Ich glaube, dass mir in diesem Zusammenhang die Philosophie von Jeanne Hersch deshalb so unter die Haut geht ‒ jedes Mal, wenn ich sie lese ‒, weil sie den Menschen immer ganzheitlich gesehen hat und nie bloß als eine Geisel des Geistes oder des Fleisches. Sie war eine kluge Frau ‒ wie Hannah Arendt Schülerin von Jaspers und Heidegger, eine schweizerischpolnische Jüdin, die dem Idealismus und dem Totalitarismus Klarheit und Unabhängigkeit des menschlichen Verstandes entgegensetzte. Und sie, wie das oft bei solchen klugen Frauen der Fall ist, hat sich für einen Mann eingesetzt ‒ in ihrer ganzen Opferbereitschaft, die nur Frauen leisten können ‒ und ihm alles gegeben und geschenkt: nämlich dem Dichter Czesław Miłosz, einem der wichtigsten Dichter des 20. Jahrhunderts, der Herschs Hilfe auch tatsächlich brauchte und wie viele seiner Zeitgenossen im Zweiten Weltkrieg und im Stalinismus Albträume erleiden musste, aus Sorge um sich selbst, seine Nächsten und Europas Zukunft.

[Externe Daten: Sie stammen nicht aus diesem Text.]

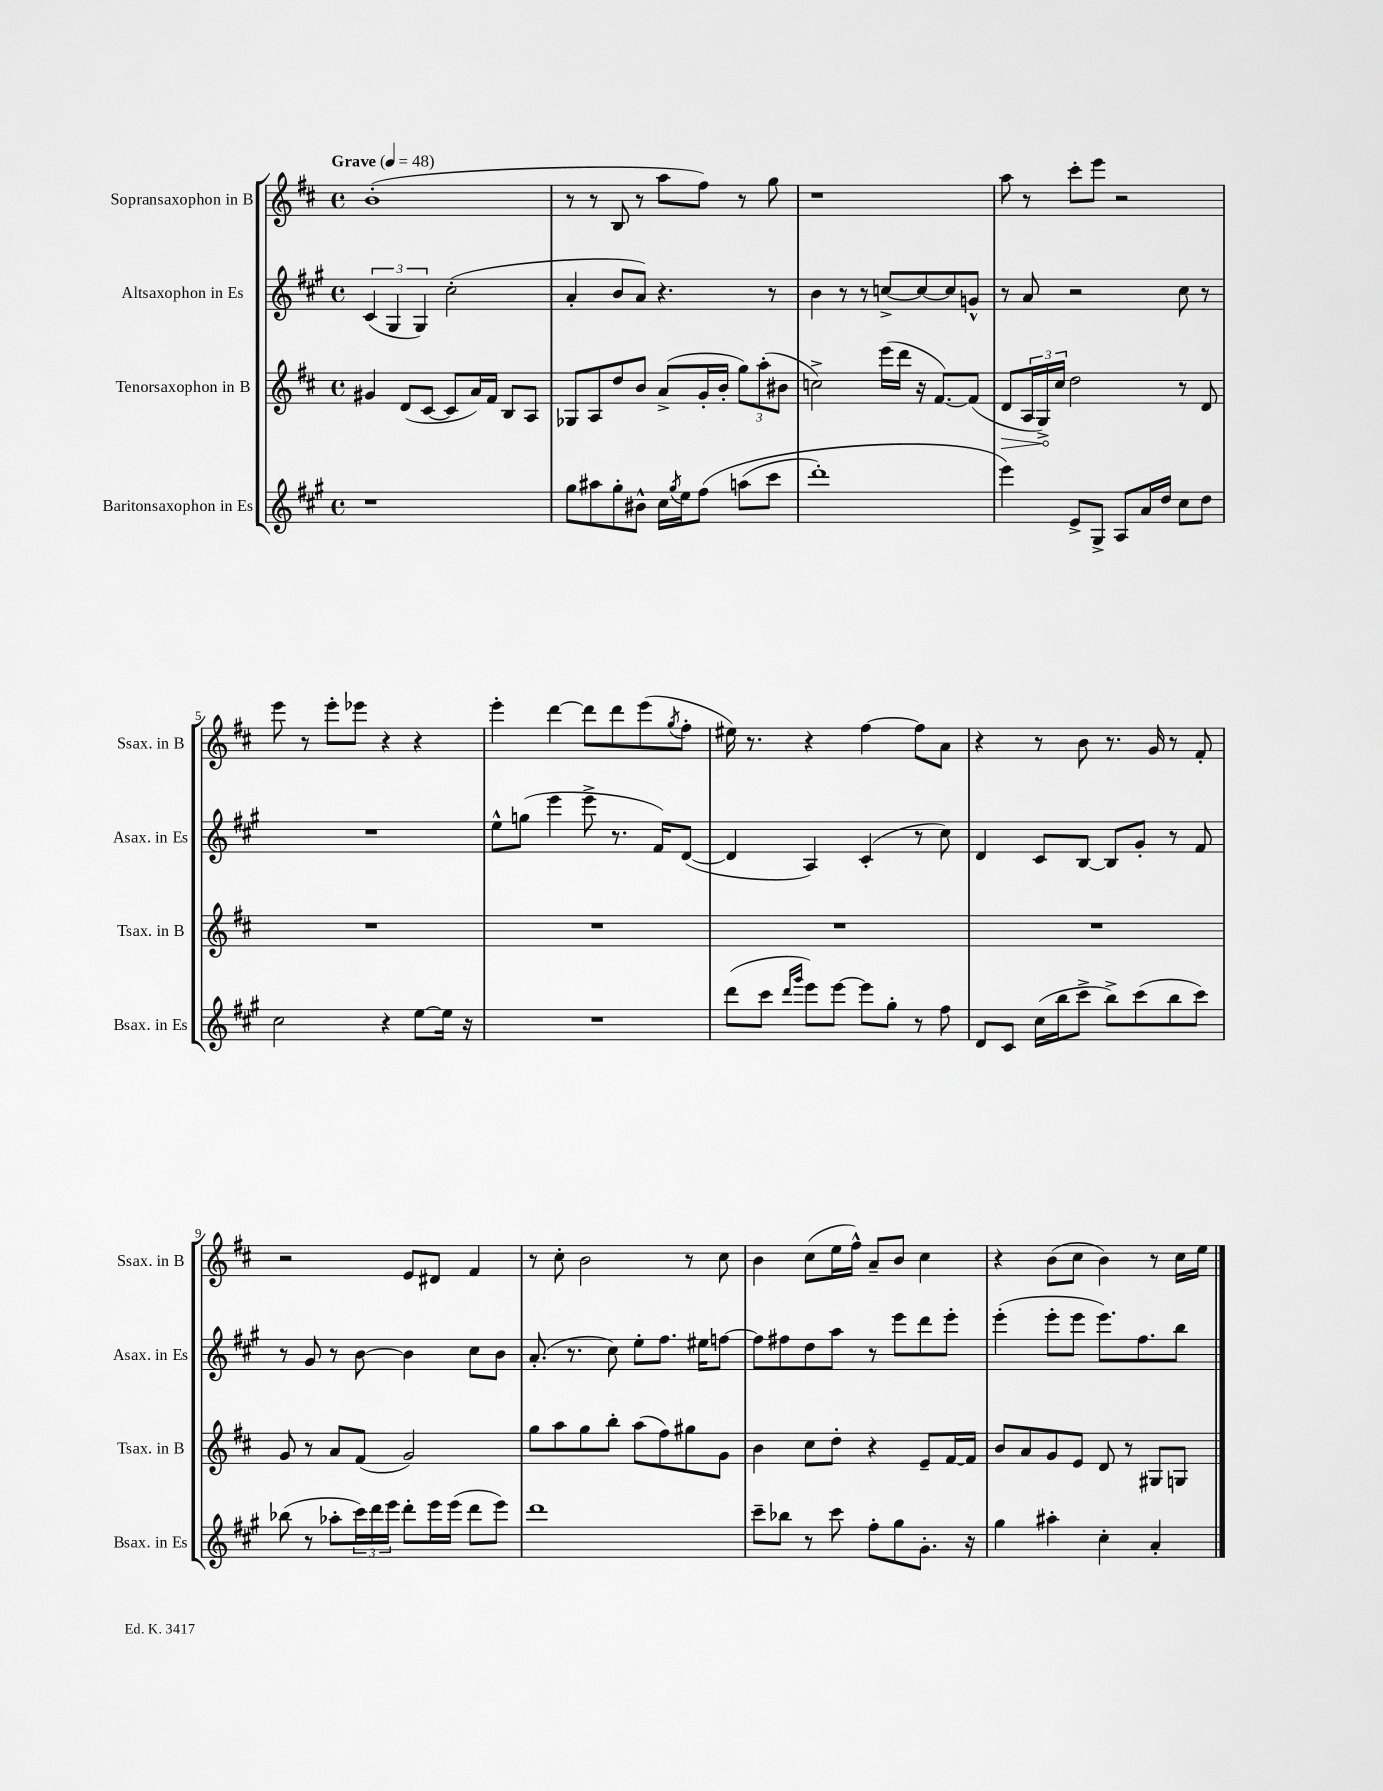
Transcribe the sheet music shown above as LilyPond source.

<<
\new StaffGroup <<
\new Staff = "s0" \with { instrumentName = "Sopransaxophon in B" shortInstrumentName = "Ssax. in B" } {
    \clef treble \key d \major \defaultTimeSignature \time 4/4 \tempo "Grave" 4 = 48
    b'1-.( |
    r8 r8 b8 r8 a''8 fis''8) r8 g''8 |
    r1 |
    a''8 r8 cis'''8-. e'''8 r2 |
    e'''8 r8 e'''8-. ees'''8 r4 r4 |
    e'''4-. d'''4~ d'''8 d'''8 e'''8( \acciaccatura { g''8 } fis''8-. |
    eis''16) r8. r4 fis''4~ fis''8 a'8 |
    r4 r8 b'8 r8. g'16 r8 fis'8-. |
    r2 e'8 dis'8 fis'4 |
    r8 cis''8-. b'2 r8 cis''8 |
    b'4 cis''8( e''16 fis''16-^) a'8-- b'8 cis''4 |
    r4 b'8( cis''8 b'4) r8 cis''16 e''16 \bar "|." |
}
\new Staff = "s1" \with { instrumentName = "Altsaxophon in Es" shortInstrumentName = "Asax. in Es" } {
    \clef treble \key a \major \defaultTimeSignature \time 4/4
    \tuplet 3/2 { cis'4( gis4 gis4) } cis''2-.( |
    a'4-. b'8 a'8) r4. r8 |
    b'4 r8 r8 c''8~-> c''8~ c''8 g'8-^ |
    r8 a'8 r2 cis''8 r8 |
    R1 |
    e''8-^ g''8( e'''4 e'''8-> r8. fis'16) d'8~( |
    d'4 a4) cis'4-.( r8 cis''8) |
    d'4 cis'8 b8~ b8 gis'8-. r8 fis'8 |
    r8 gis'8 r8 b'8~ b'4 cis''8 b'8 |
    a'8.-.( r8. cis''8) e''8-. fis''8. eis''16 f''8~ |
    f''8 fis''8 d''8 a''8 r8 e'''8 d'''8 e'''8-. |
    e'''4-.( e'''8-. e'''8 e'''8.) fis''8. b''8 \bar "|." |
}
\new Staff = "s2" \with { instrumentName = "Tenorsaxophon in B" shortInstrumentName = "Tsax. in B" } {
    \clef treble \key d \major \defaultTimeSignature \time 4/4
    gis'4 d'8( cis'8~ cis'8 a'16) fis'16 b8 a8 |
    ges8 a8 d''8 b'8 a'8->( g'16-. b'16-. \tuplet 3/2 { g''8) a''8-.( bis'8 } |
    c''2->) e'''16( d'''16 r16 fis'8.~) fis'8( |
    \once \override Hairpin.circled-tip = ##t d'8\> \tuplet 3/2 { a16 g16->\!) cis''16 } d''2 r8 d'8 |
    R1 |
    R1 |
    R1 |
    R1 |
    g'8 r8 a'8 fis'8( g'2) |
    g''8 a''8 g''8 b''8-. a''8( fis''8) gis''8 g'8 |
    b'4 cis''8 d''8-. r4 e'8-- fis'16~ fis'16 |
    b'8 a'8 g'8 e'8 d'8 r8 gis8 g8 \bar "|." |
}
\new Staff = "s3" \with { instrumentName = "Baritonsaxophon in Es" shortInstrumentName = "Bsax. in Es" } {
    \clef treble \key a \major \defaultTimeSignature \time 4/4
    r1 |
    gis''8 ais''8 gis''8-. bis'8-^ cis''16 \acciaccatura { gis''8 } e''16 fis''8\( a''8( cis'''8 |
    d'''1-.) |
    e'''4\) e'8-> gis8-> a8 a'16 d''16 cis''8 d''8 |
    cis''2 r4 e''8~ e''16 r16 |
    R1 |
    d'''8( cis'''8 \grace { d'''16 gis'''16 } e'''8) e'''8~ e'''8 gis''8-. r8 fis''8 |
    d'8 cis'8 cis''16( b''16 cis'''8-> b''8->) cis'''8( b''8 cis'''8) |
    bes''8( r8 aes''8-. \tuplet 3/2 { cis'''16) d'''16 e'''16 } d'''8-. e'''16 e'''16( d'''8 e'''8) |
    d'''1 |
    cis'''8-- bes''8 r8 cis'''8 fis''8-. gis''8 gis'8.-. r16 |
    gis''4 ais''4-. cis''4-. a'4-. \bar "|." |
}
>>
>>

Ein Europa, in dem verwirrte und verirrte Geister wieder komplett auf die Macht der Diktaturen setzen würden, wäre erneut auf eine Katastrophe zugesteuert, die für die kommenden Jahrhunderte schwerwiegende Folgen hätte. Man sieht es am Beispiel Ostdeutschlands, welche geistige Verwüstung die kurze Zeit ‒ in der Weltgeschichte ein Wimpernschlag ‒ des DDR-Regimes verursacht hat und bis heute auf die Gegenwart der Bundesrepublik Deutschland einwirkt, und zwar negativ. Ein Europa aufzubauen, das grundsätzlich auf dem Fundament des Misstrauens basieren würde, ist ein vollkommen falscher Weg.